» **WHAT THE TASK REQUIRES**
Go to the line containing "hoogglans (volwassen, dichter steen)" in the records below and retype from there through the final line, exactly.

» **DATA RECORDS**
────
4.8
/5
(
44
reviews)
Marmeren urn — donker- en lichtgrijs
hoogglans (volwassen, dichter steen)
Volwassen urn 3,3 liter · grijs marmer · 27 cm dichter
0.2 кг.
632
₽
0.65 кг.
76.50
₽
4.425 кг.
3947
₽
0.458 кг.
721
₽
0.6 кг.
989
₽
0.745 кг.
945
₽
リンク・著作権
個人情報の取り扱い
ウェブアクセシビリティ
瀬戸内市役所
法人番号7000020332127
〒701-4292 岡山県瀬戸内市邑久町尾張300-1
────
» **PROBLEM SOLUTION**
hoogglans (volwassen, dichter steen)
Volwassen urn 3,3 liter · grijs marmer · 27 cm dichter
0.2 кг.
632
₽
0.65 кг.
76.50
₽
4.425 кг.
3947
₽
0.458 кг.
721
₽
0.6 кг.
989
₽
0.745 кг.
945
₽
リンク・著作権
個人情報の取り扱い
ウェブアクセシビリティ
瀬戸内市役所
法人番号7000020332127
〒701-4292 岡山県瀬戸内市邑久町尾張300-1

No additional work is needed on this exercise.